In its latest move to promote its plan to merge with XM Satellite Radio, Sirius Satellite Radio says it will offer lower-priced packages to consumers if the companies are allowed to join.
The goal, Sirius noted in a federal filing, would be to offer customers fewer channels at a price less than the current basic package of US$12.95 per month, with the possibility of letting consumers choose which channels they pay for.
The big question, however, comes back to the ultimate purpose of offering lower prices — is it for customers, is it a revenue-generating move, or is it simply designed to appease regulatory concerns over the merger?
Avoiding Monopoly Accusations
“I think it’s more driven at regulatory concerns that the FCC (Federal Communications Commission) and Congress and other antitrust organizations have,” Chad Bartley, senior research analyst for Pacific Crest, told the E-Commerce Times.
“I think it’s definitely directed at those bodies and trying to satisfy them, because if this is approved, you’re creating a monopoly where one entity owns the satellite market and all the spectrum and licenses, and one concern is pricing and their potential to harm consumers,” he added.
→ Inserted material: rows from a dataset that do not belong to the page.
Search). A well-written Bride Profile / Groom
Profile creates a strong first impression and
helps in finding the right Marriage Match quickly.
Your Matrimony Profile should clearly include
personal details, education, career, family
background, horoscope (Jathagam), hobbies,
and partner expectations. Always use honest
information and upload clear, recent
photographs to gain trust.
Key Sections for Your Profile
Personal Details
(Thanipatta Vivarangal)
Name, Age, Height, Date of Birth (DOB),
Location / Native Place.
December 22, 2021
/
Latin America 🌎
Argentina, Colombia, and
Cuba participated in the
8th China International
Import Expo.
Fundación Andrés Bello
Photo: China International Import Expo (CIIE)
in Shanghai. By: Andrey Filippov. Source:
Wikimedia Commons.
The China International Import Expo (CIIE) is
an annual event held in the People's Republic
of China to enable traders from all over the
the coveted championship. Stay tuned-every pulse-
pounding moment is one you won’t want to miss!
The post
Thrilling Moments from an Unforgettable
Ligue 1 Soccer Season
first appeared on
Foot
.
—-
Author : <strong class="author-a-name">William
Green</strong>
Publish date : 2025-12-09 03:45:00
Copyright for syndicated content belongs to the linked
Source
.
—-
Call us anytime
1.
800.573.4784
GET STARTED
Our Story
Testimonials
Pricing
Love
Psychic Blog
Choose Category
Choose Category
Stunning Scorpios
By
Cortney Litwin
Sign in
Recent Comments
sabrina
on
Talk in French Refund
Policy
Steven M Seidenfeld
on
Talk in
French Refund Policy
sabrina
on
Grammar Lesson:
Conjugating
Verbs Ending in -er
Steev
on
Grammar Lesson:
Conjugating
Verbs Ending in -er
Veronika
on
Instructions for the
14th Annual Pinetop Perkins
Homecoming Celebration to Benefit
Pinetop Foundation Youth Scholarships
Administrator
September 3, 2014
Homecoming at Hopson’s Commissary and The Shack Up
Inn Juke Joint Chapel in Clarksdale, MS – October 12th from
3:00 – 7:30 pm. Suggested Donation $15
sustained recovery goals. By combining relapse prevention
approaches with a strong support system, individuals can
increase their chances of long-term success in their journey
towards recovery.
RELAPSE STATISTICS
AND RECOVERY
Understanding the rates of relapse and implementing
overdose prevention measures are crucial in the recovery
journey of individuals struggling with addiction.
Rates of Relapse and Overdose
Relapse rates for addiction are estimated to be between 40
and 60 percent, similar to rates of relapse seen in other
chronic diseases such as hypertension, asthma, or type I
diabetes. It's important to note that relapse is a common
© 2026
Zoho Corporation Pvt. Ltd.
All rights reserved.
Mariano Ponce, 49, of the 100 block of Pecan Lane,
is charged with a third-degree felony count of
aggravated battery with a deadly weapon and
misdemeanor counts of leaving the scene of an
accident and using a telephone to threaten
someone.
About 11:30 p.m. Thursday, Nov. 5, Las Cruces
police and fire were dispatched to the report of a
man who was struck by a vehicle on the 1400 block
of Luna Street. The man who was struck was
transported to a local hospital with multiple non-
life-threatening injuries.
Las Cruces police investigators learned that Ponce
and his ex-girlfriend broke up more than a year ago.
While paying the monthly subscription fee is voluntary, consumers do have a vested interest in the satellite radio hardware that lets them receive the signals in the first place, hence the possibility that consumers could be abused by rising prices.
Regardless of original intent, Bartley said it would ultimately be positive for the consumer to have more of an a la carte offering.
“If you look at the retail channel for Sirius and XM, demand has basically fallen off a cliff. I think part of it is due to cost, not just the device, but $13 a month, which is not a huge price on its own,” Bartley explained. “But when you look at the other entertainment offerings out there, you’re already paying for cable, Internet, phone, NetFlix, iTunes and whatever. In the scheme of things the consumer wallet is only so thick, so a la carte options are good.”
Standing alone, each company is facing challenges with profitability, and the $13 billion merger faces an uncertain future. By merging the two companies, the new entity could save on marketing and operational costs, making a more efficient firm that could more readily compete with other forms of entertainment and news found online, on mobile phones and on traditional radio.
“The wild card, even if they do merge, is they will have a lot of incremental and new costs that relate to the satellite and terrestrial repeater and infrastructure technology,” Bartley noted. “There will be a lot of new costs that might offset those new savings. … It’s a big question mark.”